I wiped Win11 from my Ideapad and installed Ubuntu. I love Gnome & it's the closest it'll get to MacOS (am a Mac user mainly). Win11 was absolutely wild though - around every corner was some ad for Office365 or Copilot or some other shit product. You don't own Windows (anymore) - you borrow it.
1. Needs to fix keybindings, including setting readline shortcuts across all gui textfields.

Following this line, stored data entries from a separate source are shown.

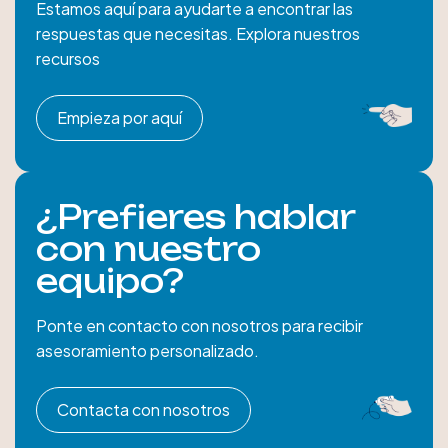
Estamos aquí para ayudarte a encontrar las
respuestas que necesitas. Explora nuestros
recursos
Empieza por aquí
¿Prefieres hablar
con nuestro
equipo?
Ponte en contacto con nosotros para recibir
asesoramiento personalizado.
Contacta con nosotros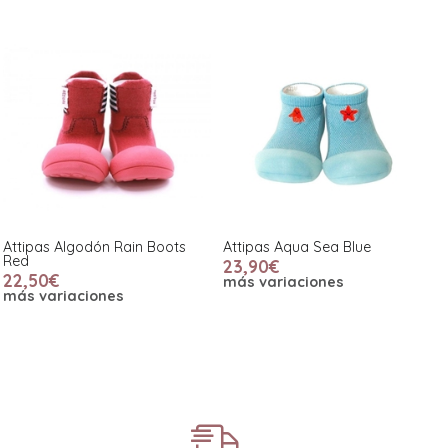
Attipas Algodón Rain Boots
Attipas Aqua Sea Blue
Red
23,90€
22,50€
más variaciones
más variaciones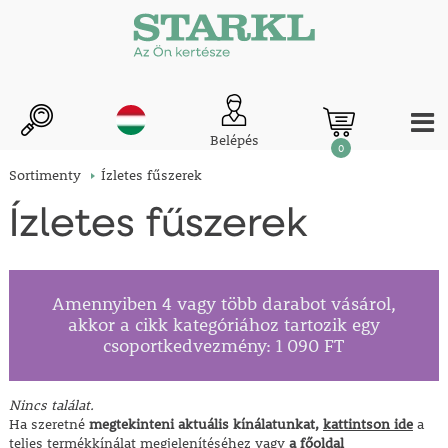
Belépés
0
Sortimenty
Ízletes fűszerek
Ízletes fűszerek
Amennyiben 4 vagy több darabot vásárol,
akkor a cikk kategóriához tartozik egy
csoportkedvezmény: 1 090 FT
Nincs találat.
Ha szeretné
megtekinteni aktuális kínálatunkat,
kattintson ide
a
teljes termékkínálat megjelenítéséhez vagy
a főoldal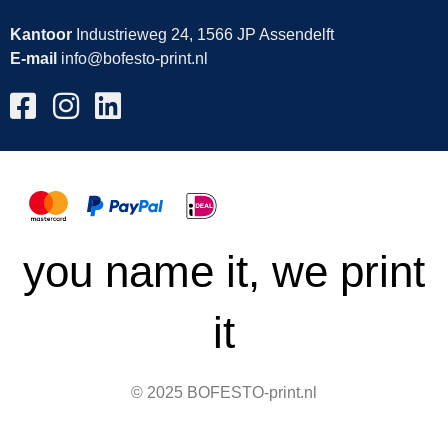
Kantoor
Industrieweg 24, 1566 JP Assendelft
E-mail
info@bofesto-print.nl
you name it, we print
it
© 2025 BOFESTO-print.nl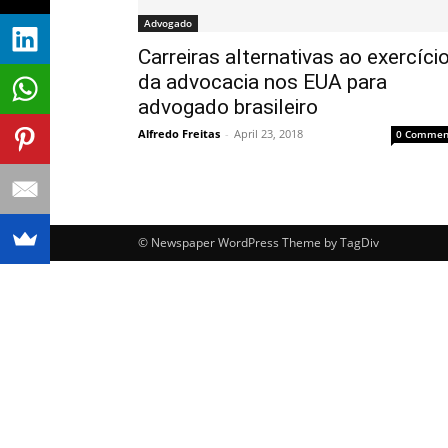
Advogado
Carreiras alternativas ao exercíci
da advocacia nos EUA para
advogado brasileiro
Alfredo Freitas
-
April 23, 2018
0 Commen
© Newspaper WordPress Theme by TagDiv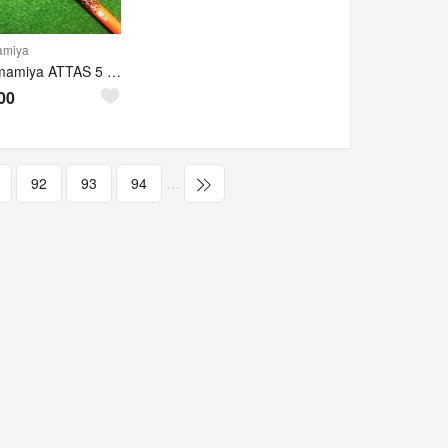
miya
UST mamiya ATTAS 5 フェアウェイウッド用シャフト単品
00
92
93
94
…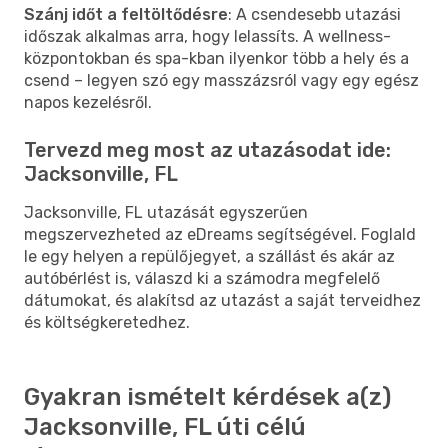
Szánj időt a feltöltődésre
: A csendesebb utazási
időszak alkalmas arra, hogy lelassíts. A wellness-
központokban és spa-kban ilyenkor több a hely és a
csend – legyen szó egy masszázsról vagy egy egész
napos kezelésről.
Tervezd meg most az utazásodat ide:
Jacksonville, FL
Jacksonville, FL utazását egyszerűen
megszervezheted az eDreams segítségével. Foglald
le egy helyen a repülőjegyet, a szállást és akár az
autóbérlést is, válaszd ki a számodra megfelelő
dátumokat, és alakítsd az utazást a saját terveidhez
és költségkeretedhez.
Gyakran ismételt kérdések a(z)
Jacksonville, FL úti célú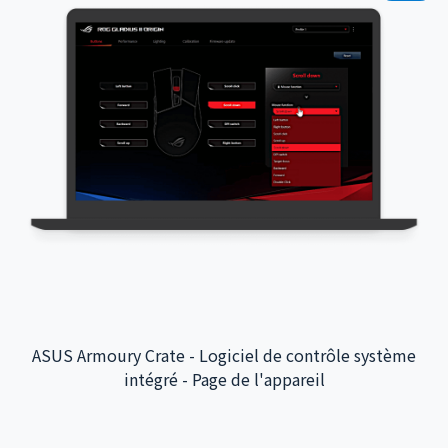
ASUS Armoury Crate - Logiciel de contrôle système
intégré - Page de l'appareil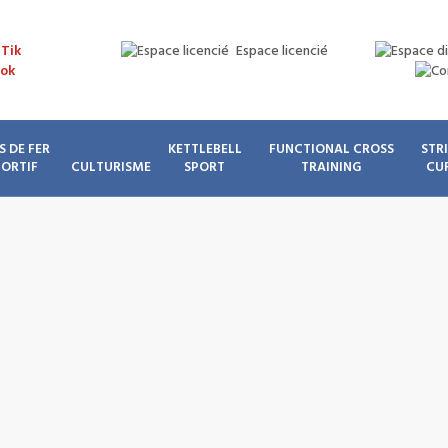
Espace licencié
S DE FER
KETTLEBELL
FUNCTIONAL CROSS
STR
PORTIF
CULTURISME
SPORT
TRAINING
CU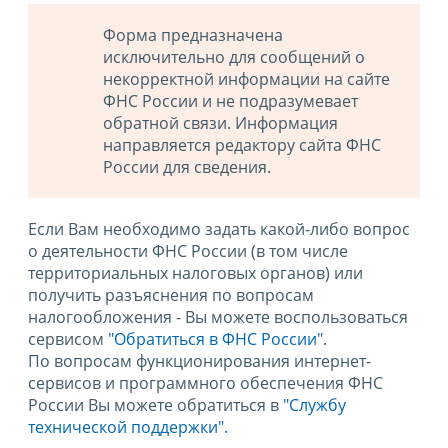
Форма предназначена
исключительно для сообщений о
некорректной информации на сайте
ФНС России и не подразумевает
обратной связи. Информация
направляется редактору сайта ФНС
России для сведения.
Если Вам необходимо задать какой-либо вопрос
о деятельности ФНС России (в том числе
территориальных налоговых органов) или
получить разъяснения по вопросам
налогообложения - Вы можете воспользоваться
сервисом
"Обратиться в ФНС России"
.
По вопросам функционирования интернет-
сервисов и программного обеспечения ФНС
России Вы можете обратиться в
"Службу
технической поддержки".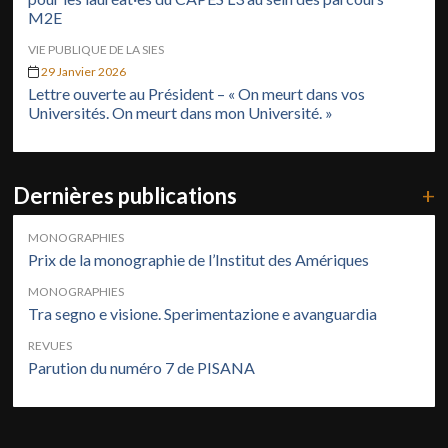
M2E
VIE PUBLIQUE DE LA SIES
29 Janvier 2026
Lettre ouverte au Président – « On meurt dans vos
Universités. On meurt dans mon Université. »
Dernières publications
+
MONOGRAPHIES
Prix de la monographie de l’Institut des Amériques
MONOGRAPHIES
Tra segno e visione. Sperimentazione e avanguardia
REVUES
Parution du numéro 7 de PISANA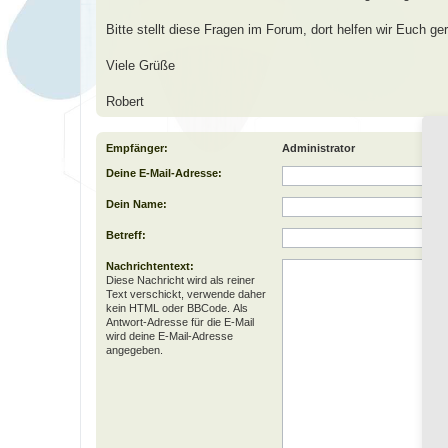
Bitte stellt diese Fragen im Forum, dort helfen wir Euch ger
Viele Grüße
Robert
Empfänger:
Administrator
Deine E-Mail-Adresse:
Dein Name:
Betreff:
Nachrichtentext:
Diese Nachricht wird als reiner
Text verschickt, verwende daher
kein HTML oder BBCode. Als
Antwort-Adresse für die E-Mail
wird deine E-Mail-Adresse
angegeben.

May be effectively impossible with so many gui toolkits floating around.
2. Needs a gui to manage configuration of startup items, login items.
3. Portable application distribution rather than futzing with installing a third party package source (may be effectively impossible for gui apps).
4. Cleaner systemd configuration tooling and especially documentation, even if it can't be expressed via a gui.
5. Cleaner process management.
6. Cleaner user management via GUI.
The look and feel mostly doesn't matter tbh; you'll just end up with something that looks like macos but still mostly functions like windows but without consistent keybindings or behavior or system management.
As a lifelong Mac user, I'm mildly tempted to do something like this in SteamOS, but with limited real estate: two panels feels like potentially wasting pixels, and the bottom edge is probably easier to reach on a touchscreen gaming handheld. I'll do some tweaking, but the ultimate UX has to feel right on this device, not just familiar to what I use elsewhere. Plus, I mostly use Desktop Mode for Chrome, which doesn't really use the menu bar.